Pakubuwono II bersama adiknya, Pangeran Mangkubumi, bersekutu dengan Belanda untuk menyingkirkan Pangeran Aryo Mangkunegoro, ayah Raden Mas Said. Setelah Pakubuwono II wafat perseteruan dilanjutkan keturunan mereka, yaitu Pakubuwono III lawan Raden Mas Said.
Belanda ikut campur dalam masalah-masalah keluarga kerajaan demi kepentingan Belanda. Pada 13 Februari 1755 dibuat Perjanjian Giyanti yang memecah wilayah kerajaan Mataram Islam menjadi dua: Pakubuwono III mendapat bagian wilayah timur dengan ibu kota Surakarta dengan sebutan Keraton Kasunanan Surakarta dan Mangkubumi dengan gelar Sri Sultan Hamengkubuwono I mendapat wilayah barat dengan Kasultanan Ngayogyakarta.
Pada 24 Februari 1757 di desa Tunggon terjadi perdamaian Pakubuwono III dan Raden Mas Said alias Pangeran Sambernyawa. Perdamaian dua saudara sepupu itu mengakhiri pemberontakan RM Said melawan kerajaan Mataram Islam sejak beribukota di Kartasura sampai pindah ke Surakarta.
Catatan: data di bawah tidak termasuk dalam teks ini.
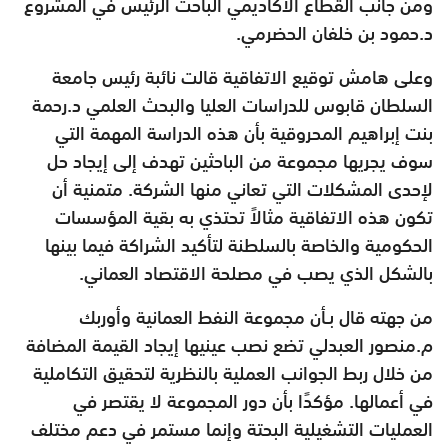
ومن جانب القطاع الأكاديمي الباحث الرئيس في المشروع
د.حمود بن خلفان الحضرمي.
وعلى هامش توقيع الاتفاقية قالت نائبة رئيس جامعة
السلطان قابوس للدراسات العليا والبحث العلمي د.رحمة
بنت إبراهيم المحروقية بأن هذه الدراسة المهمة التي
سوف يجريها مجموعة من الباحثين تهدف إلى إيجاد حل
لإحدى المشكلات التي تعاني منها الشركة. متمنية أن
تكون هذه الاتفاقية مثالاً تحتذي به بقية المؤسسات
الحكومية والخاصة بالسلطنة لتأكيد الشراكة فيما بينها
بالشكل الذي يصب في مصلحة الاقتصاد العماني.
من جهته قال بـأن مجموعة النفط العمانية وأوربك
م.منصور العبدلي تضع نصب عينيها إيجاد القيمة المضافة
من خلال ربط الجوانب العملية بالنظرية لتحقيق التكاملية
في أعمالها. مؤكدًا بأن دور المجموعة لا يقتصر في
العمليات التشغيلية البحتة وإنما مستمر في دعم مختلف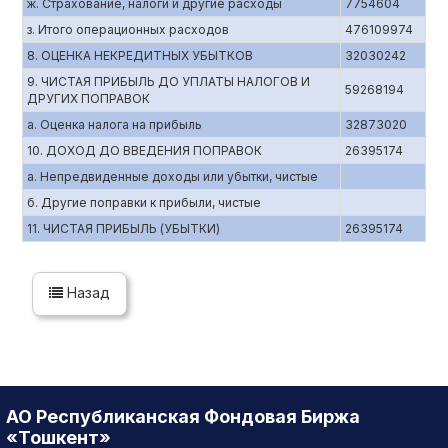
ж. Страхование, налоги и другие расходы
7754604
з. Итого операционных расходов
476109974
8. ОЦЕНКА НЕКРЕДИТНЫХ УБЫТКОВ
32030242
9. ЧИСТАЯ ПРИБЫЛЬ ДО УПЛАТЫ НАЛОГОВ И
59268194
ДРУГИХ ПОПРАВОК
а. Оценка налога на прибыль
32873020
10. ДОХОД ДО ВВЕДЕНИЯ ПОПРАВОК
26395174
а. Непредвиденные доходы или убытки, чистые
б. Другие поправки к прибыли, чистые
11. ЧИСТАЯ ПРИБЫЛЬ (УБЫТКИ)
26395174
Назад
АО Республиканская Фондовая Биржа
«Тошкент»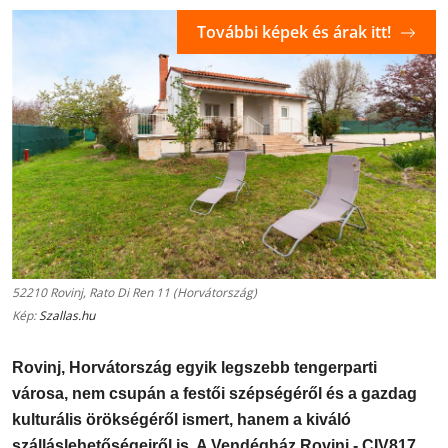
További képek és árak itt!
52210 Rovinj, Rato Di Ren 11 (Horvátország)
Kép:
Szallas.hu
Rovinj, Horvátország egyik legszebb tengerparti
városa, nem csupán a festői szépségéről és a gazdag
kulturális örökségéről ismert, hanem a kiváló
szálláslehetőségeiről is. A Vendégház Rovinj - CIV817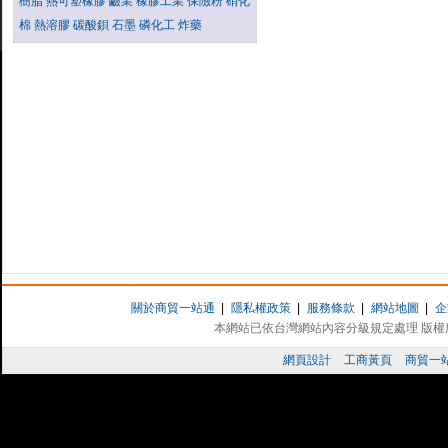
樹脂
熱可塑橡膠
鹼業
橡膠工業
保險粉
硝化
棉
熱溶膠
碳酸鋇
石墨
磷化工
炸藥
關於商貿一站通
|
隱私權政策
|
服務條款
|
網站地圖
|
企
本網站已依台灣網站內容分級規定處理 版權所有 
網頁設計
工商黃頁
商貿一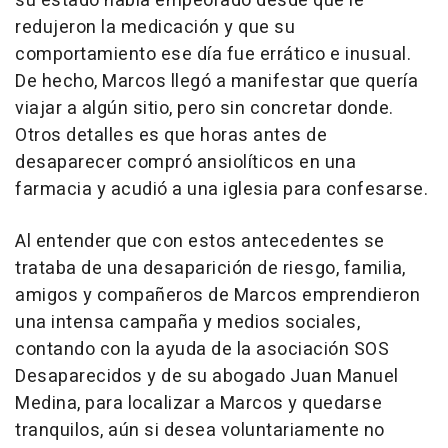
su estado había empeorado desde que le
redujeron la medicación y que su
comportamiento ese día fue errático e inusual.
De hecho, Marcos llegó a manifestar que quería
viajar a algún sitio, pero sin concretar donde.
Otros detalles es que horas antes de
desaparecer compró ansiolíticos en una
farmacia y acudió a una iglesia para confesarse.
Al entender que con estos antecedentes se
trataba de una desaparición de riesgo, familia,
amigos y compañeros de Marcos emprendieron
una intensa campaña y medios sociales,
contando con la ayuda de la asociación SOS
Desaparecidos y de su abogado Juan Manuel
Medina, para localizar a Marcos y quedarse
tranquilos, aún si desea voluntariamente no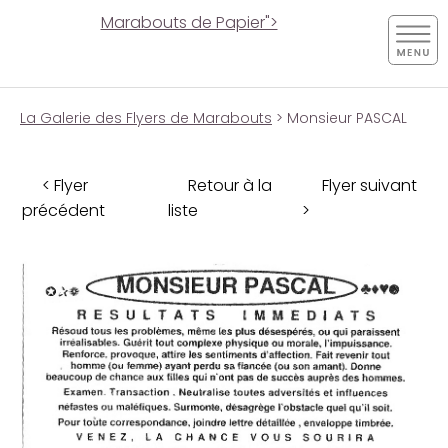
Marabouts de Papier">
La Galerie des Flyers de Marabouts
> Monsieur PASCAL
< Flyer
Retour à la
Flyer suivant
précédent
liste
>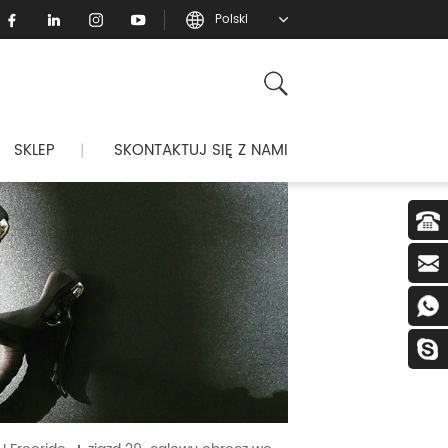
Polski
SKLEP
SKONTAKTUJ SIĘ Z NAMI
|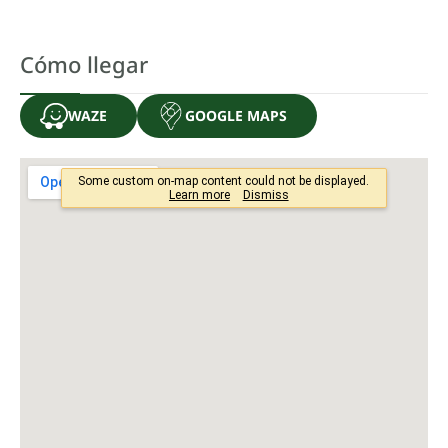
Cómo llegar
WAZE
GOOGLE MAPS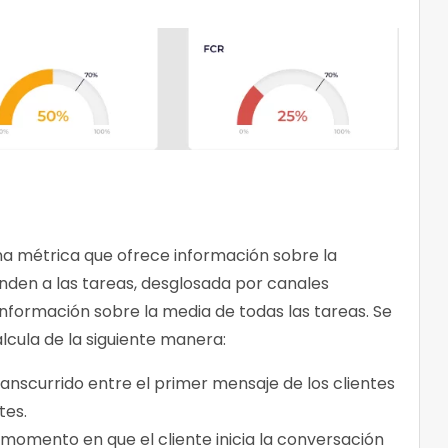
na métrica que ofrece información sobre la
nden a las tareas, desglosada por canales
información sobre la media de todas las tareas. Se
lcula de la siguiente manera:
ranscurrido entre el primer mensaje de los clientes
ntes.
l momento en que el cliente inicia la conversación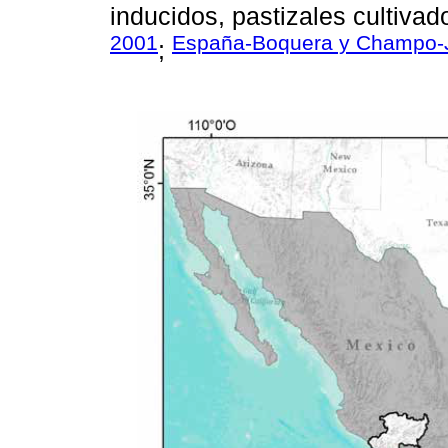
inducidos, pastizales cultivad
2001
España-Boquera y Champo-
;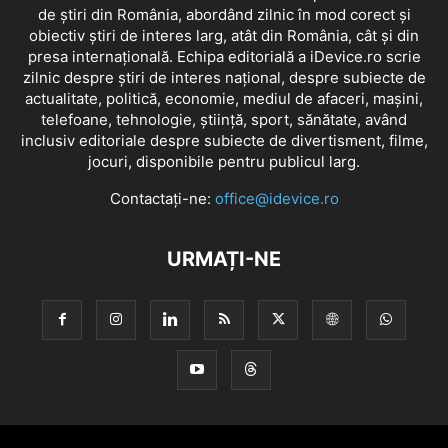
de știri din România, abordând zilnic în mod corect și
obiectiv știri de interes larg, atât din România, cât și din
presa internațională. Echipa editorială a iDevice.ro scrie
zilnic despre știri de interes național, despre subiecte de
actualitate, politică, economie, mediul de afaceri, mașini,
telefoane, tehnologie, știință, sport, sănătate, având
inclusiv editoriale despre subiecte de divertisment, filme,
jocuri, disponibile pentru publicul larg.
Contactați-ne:
office@idevice.ro
URMAȚI-NE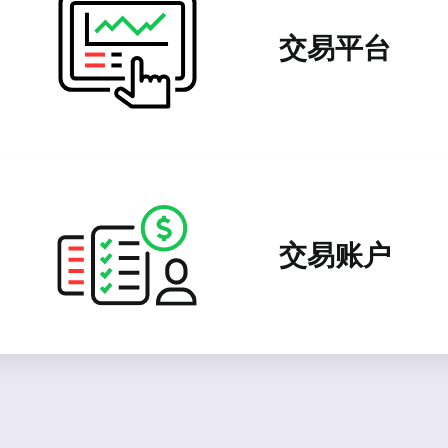
交易平台
交易账户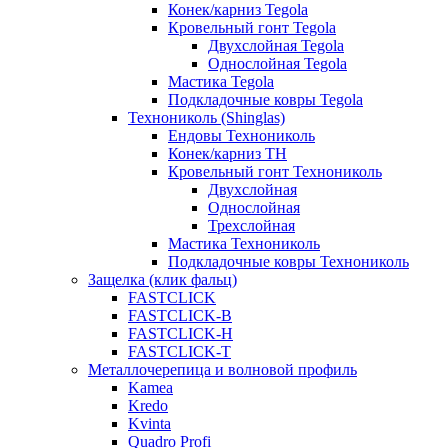
Конек/карниз Tegola
Кровельный гонт Tegola
Двухслойная Tegola
Однослойная Tegola
Мастика Tegola
Подкладочные ковры Tegola
Технониколь (Shinglas)
Ендовы Технониколь
Конек/карниз ТН
Кровельный гонт Технониколь
Двухслойная
Однослойная
Трехслойная
Мастика Технониколь
Подкладочные ковры Технониколь
Защелка (клик фальц)
FASTCLICK
FASTCLICK-B
FASTCLICK-H
FASTCLICK-T
Металлочерепица и волновой профиль
Kamea
Kredo
Kvinta
Quadro Profi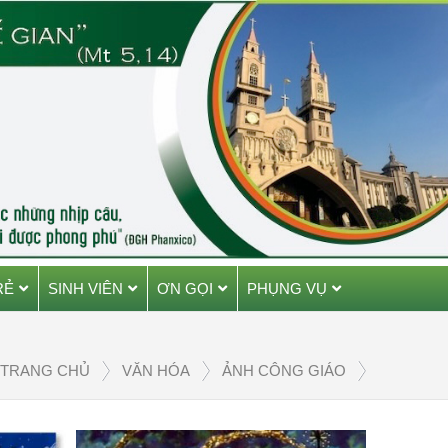
RẺ
SINH VIÊN
ƠN GỌI
PHỤNG VỤ
TRANG CHỦ
VĂN HÓA
ẢNH CÔNG GIÁO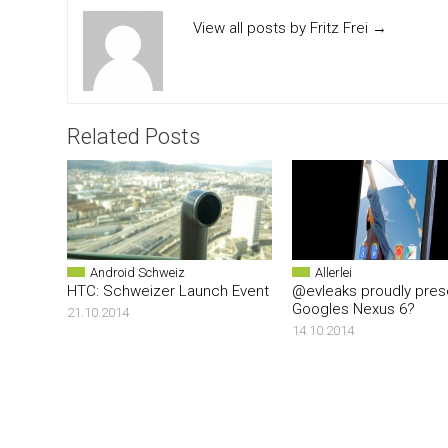
View all posts by Fritz Frei
→
Related Posts
Android Schweiz
Allerlei
HTC: Schweizer Launch Event
@evleaks proudly pres
Googles Nexus 6?
21.10.2014
14.10.2014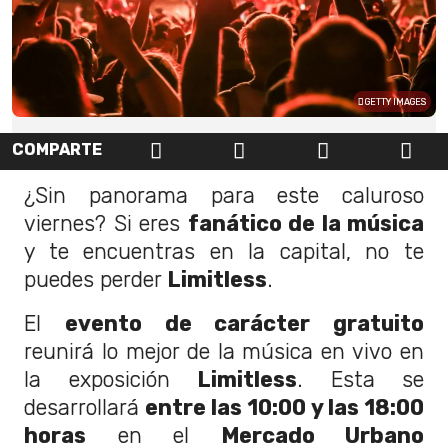
GETTY IMAGES
COMPARTE
¿Sin panorama para este caluroso
viernes? Si eres
fanático de la música
y te encuentras en la capital, no te
puedes perder
Limitless
.
El
evento de carácter gratuito
reunirá lo mejor de la música en vivo en
la exposición
Limitless
. Esta se
desarrollará
entre las 10:00 y las 18:00
horas
en el
Mercado Urbano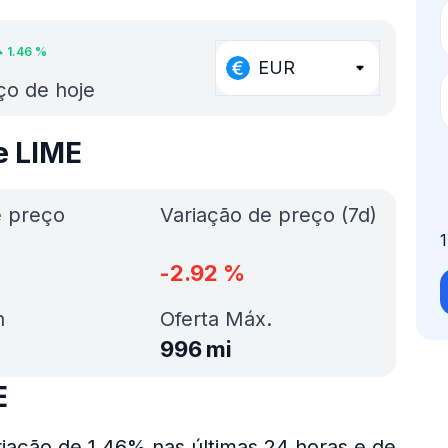
1.46
%
EUR
ço de hoje
e LIME
e preço
Variação de preço (7d)
-2.92
%
h
Oferta Máx.
996 mi
E
iação de 1.46% nas últimas 24 horas e de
Setelah perdamaian itu Raden Mas Said yang bergelar Kanjeng Gusti Pangeran Adipati Aryo Mangkunegoro I berkuasa di Pura atau Istana Mangkunegaran. Jarak istana Mangkunegaran sekitar satu kilometer dari Keraton Kasunanan Surakarta dengan Susuhunan (Sunan) Pakubuwono III sebagai rajanya.
Kedudukan Mangkunegoro I di bawah Pakubuwono III. Oleh karena itu Mangkunegoro I wajib melakukan audiensi (pisowanan) kepada Pakubuwono III sebagai tanda kepatuhan. Audiensi dilakukan setiap Senin, Kamis, dan Sabtu. Beberapa ketentuan juga membatasi kewenangan Mangkunegoro I, di antaranya:
1. Tidak boleh duduk di atas dhampar, tahta kursi kebesaran.
2. Mangkunegaran tidak boleh memiliki siti hinggil, yaitu bagian depan bangunan kompleks keraton yang tanahnya lebih tinggi dari bagian lain. Tempat ini adalah ruang tunggu bagi mereka yang ingin menghadap raja.
4. Mangkunegoro tidak berwenang untuk memutuskan hukuman mati.